Here’s why that’s a pivot: once agents initiate payments, your core risk questions change:

  • What is “customer consent” in machine terms?
  • How do limits, approvals, and dispute rights work when actions are delegated?
  • How do you separate legitimate agents from scaled fraud?

If you’re building fintech infrastructure, the opportunity is enormous—and so is the compliance surface. Agentic payments will reward providers with strong policy engines, identity proofs, audit trails, and real-time risk controls.

The market is expanding—and fragmentation is part of the growth story

Multiple industry sources are now repeating a scale claim: global cross-border payments are expected to reach roughly $290 trillion by 2030 (often cited in FI thought leadership).

Meanwhile, in remittances specifically, the World Bank estimate often cited across the industry is about $905 billion in 2024 (up from ~$865B in 2023), reinforcing that consumer flows remain massive—and still fee-sensitive. Costs also remain stubbornly high in many corridors; the World Bank’s Remittance Prices Worldwide continues to show global averages well above the SDG target.

Growth + fragmentation is the key executive takeaway. Volume expands even as the rails diversify—which makes orchestration and governance more valuable than ever.

What to do with this as an executive or builder: win a layer, don’t “do everything”

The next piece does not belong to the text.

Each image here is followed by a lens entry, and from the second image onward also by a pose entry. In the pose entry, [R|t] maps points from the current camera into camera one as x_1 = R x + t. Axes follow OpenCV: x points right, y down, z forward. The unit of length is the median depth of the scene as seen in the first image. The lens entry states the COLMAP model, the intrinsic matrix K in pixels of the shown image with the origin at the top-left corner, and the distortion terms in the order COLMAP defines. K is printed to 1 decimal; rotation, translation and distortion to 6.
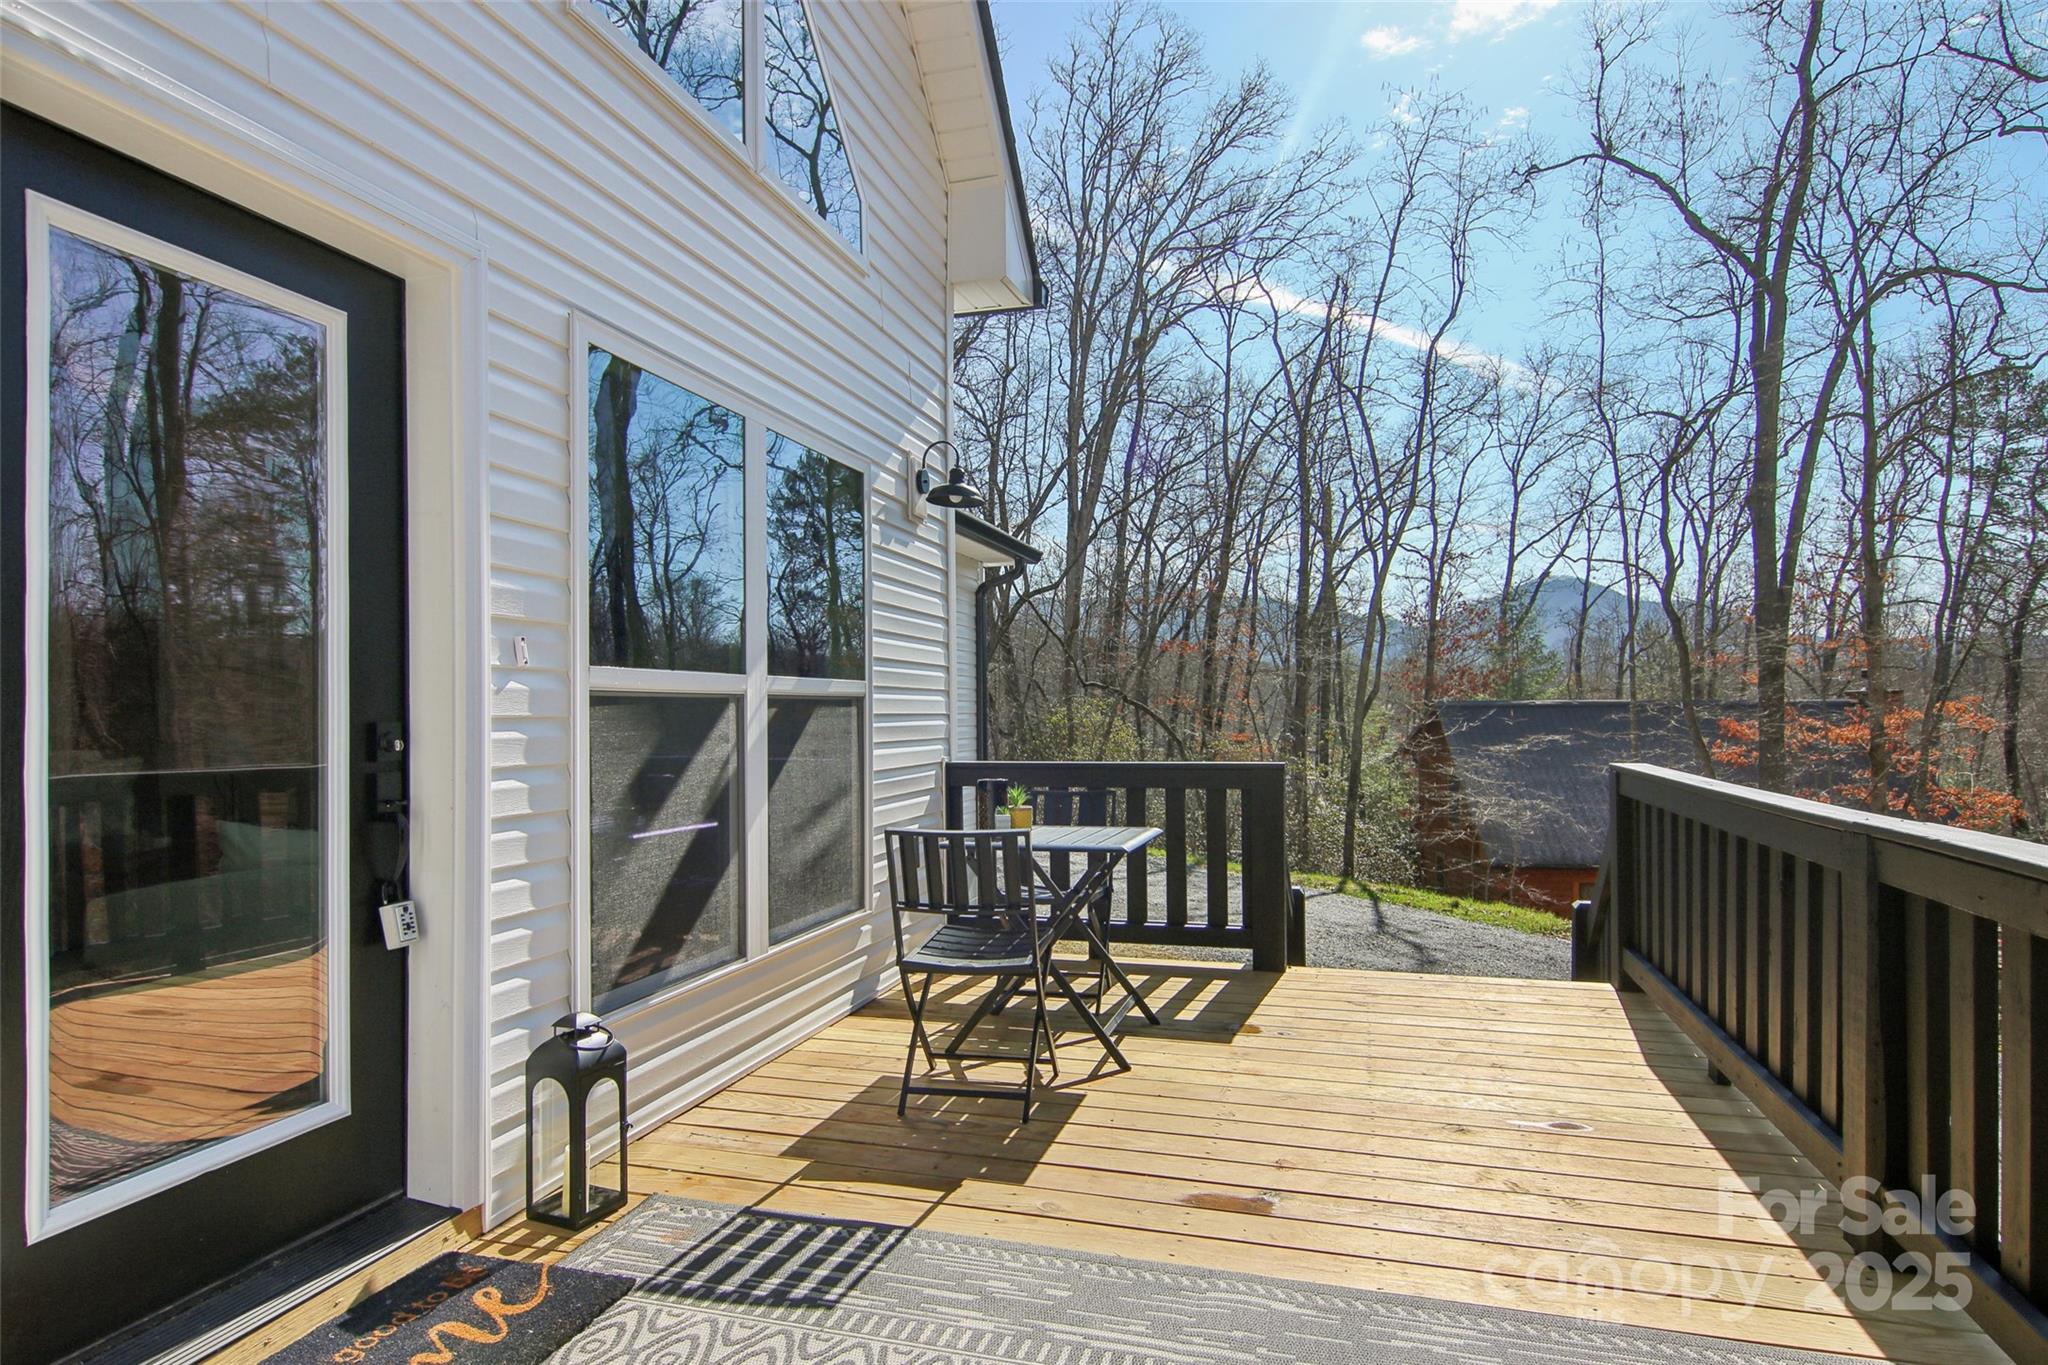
lens RADIAL K [[1123.0, 0, 1009.1], [0, 1123.0, 695.0], [0, 0, 1]] dist [0.002605, 0.000176]
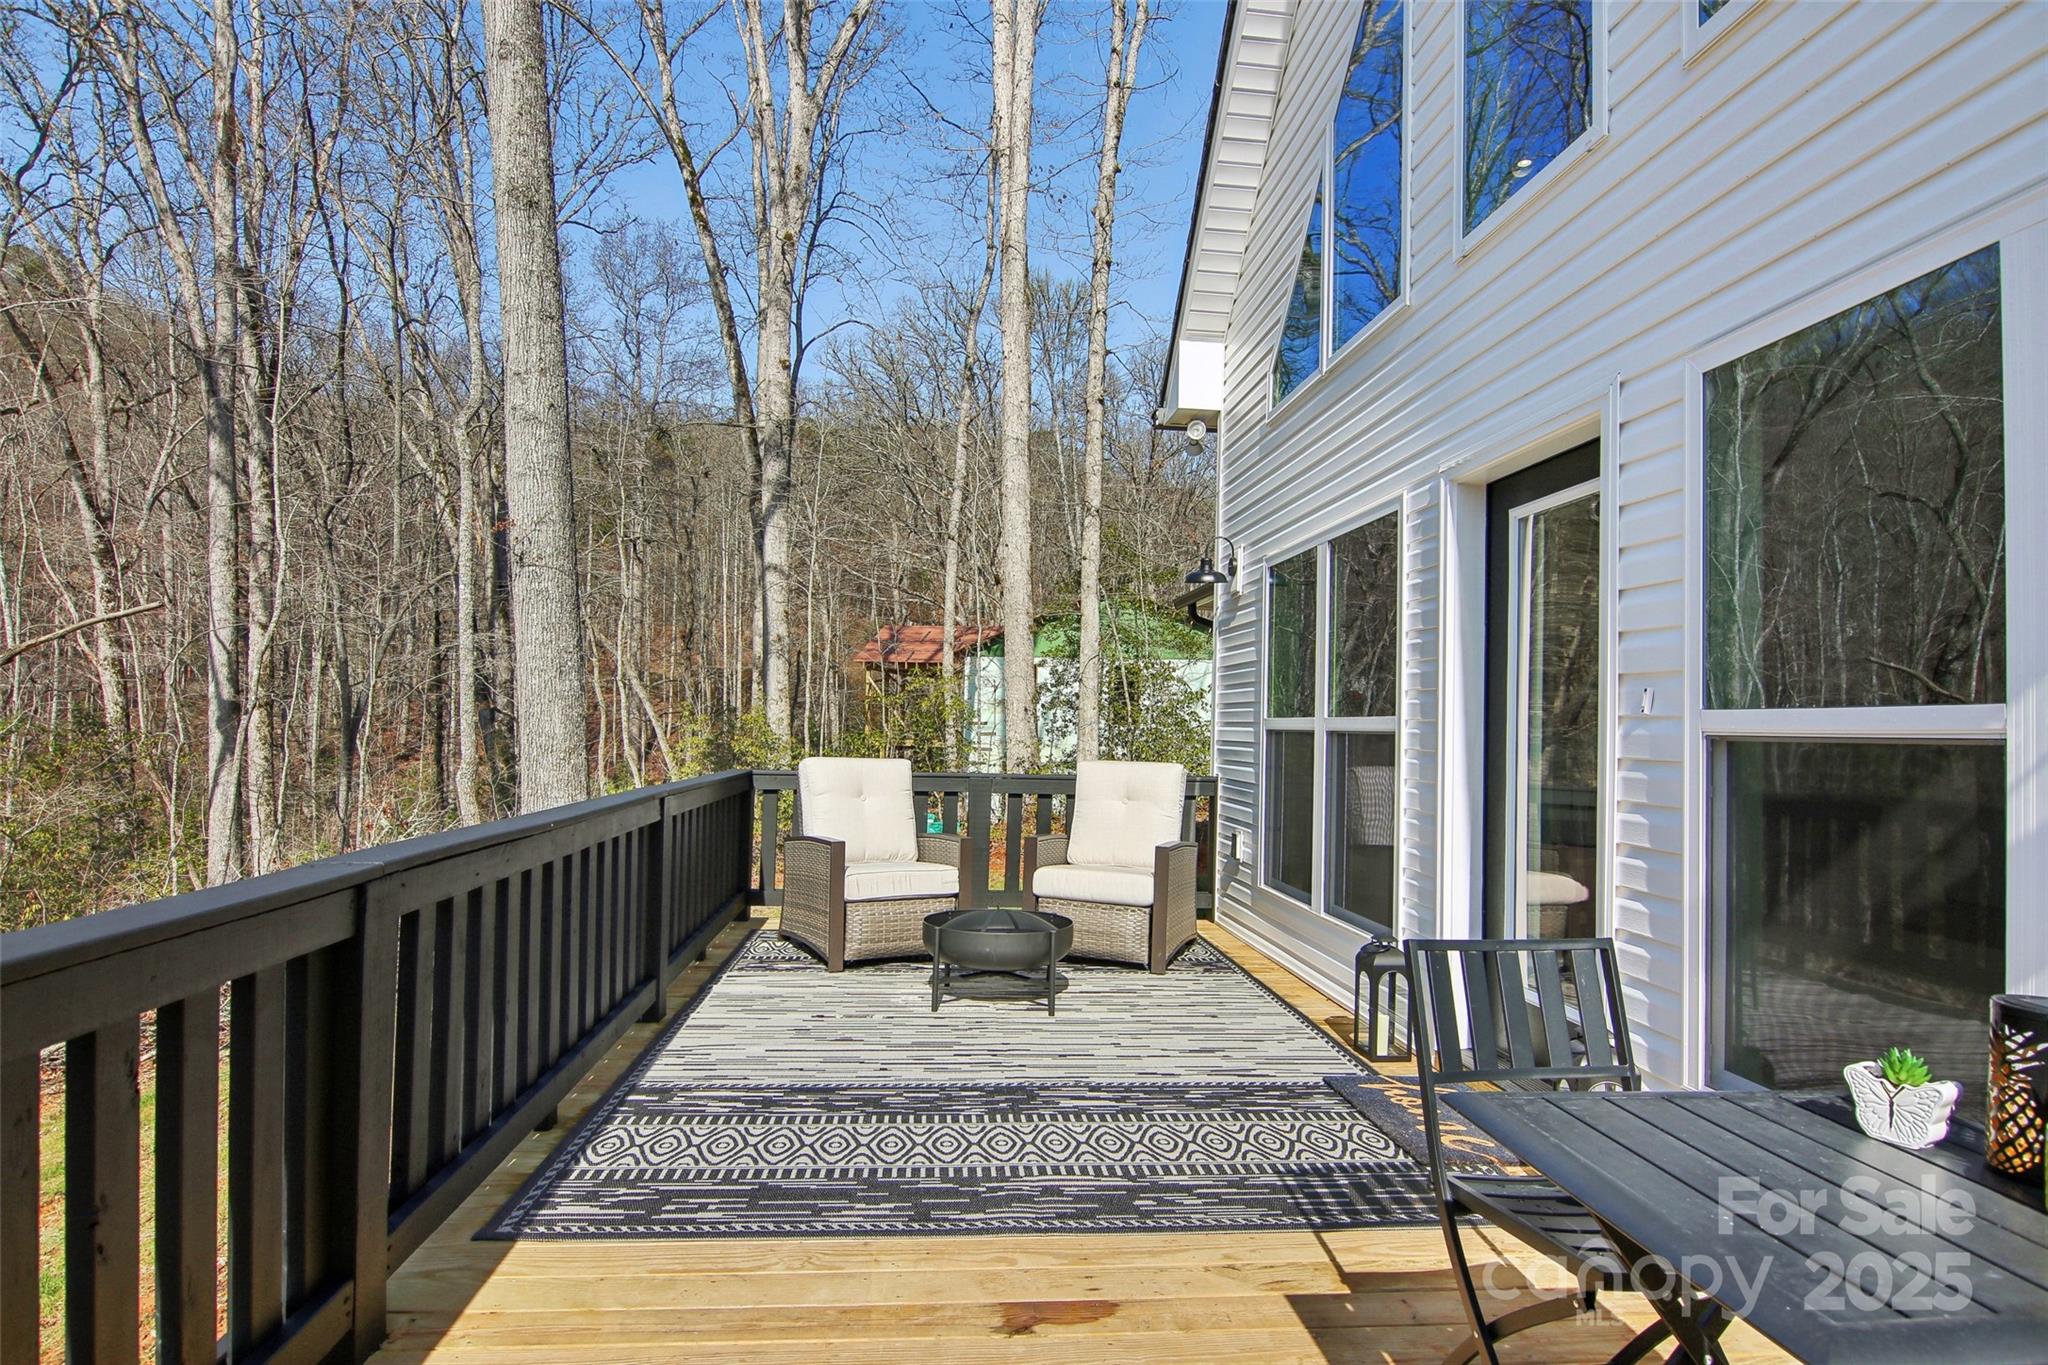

The biggest mistake in pivot years is trying to chase every trend equally. The better play is to decide which layer you’re going to dominate:

1) Own the orchestration layer
Be the system that decides the route (real-time rail vs local clearing vs SWIFT vs wallet-to-wallet vs blockchain settlement), retries intelligently, and provides the analytics to prove it worked.

2) Own the data + compliance layer
ISO 20022 gives you the substrate. Build the enrichment, validation, screening, and exception prevention that makes cross-border actually scale.

3) Own the settlement innovation layer
If you’re going after stablecoin/tokenised settlement, treat it like regulated infrastructure, not a feature: governance, controls, auditability, liquidity strategy, and counterparty risk are the product.

4) Own the distribution layer
Interoperability is distribution. If you can plug into wallet networks and platforms, you can acquire flows without owning every corridor end-to-end.

The 2026 question that 2025 created

2025’s pivot isn’t that the old world died. It’s that it stopped being the only world. The defining 2026 question will be: which of these parallel tracks becomes “normal”—and who gets relegated to being a commodity processor inside someone else’s stack?

That’s the real shift from incremental progress to pivot-year dynamics: once the stack is modular, value migrates to the layer with the most leverage.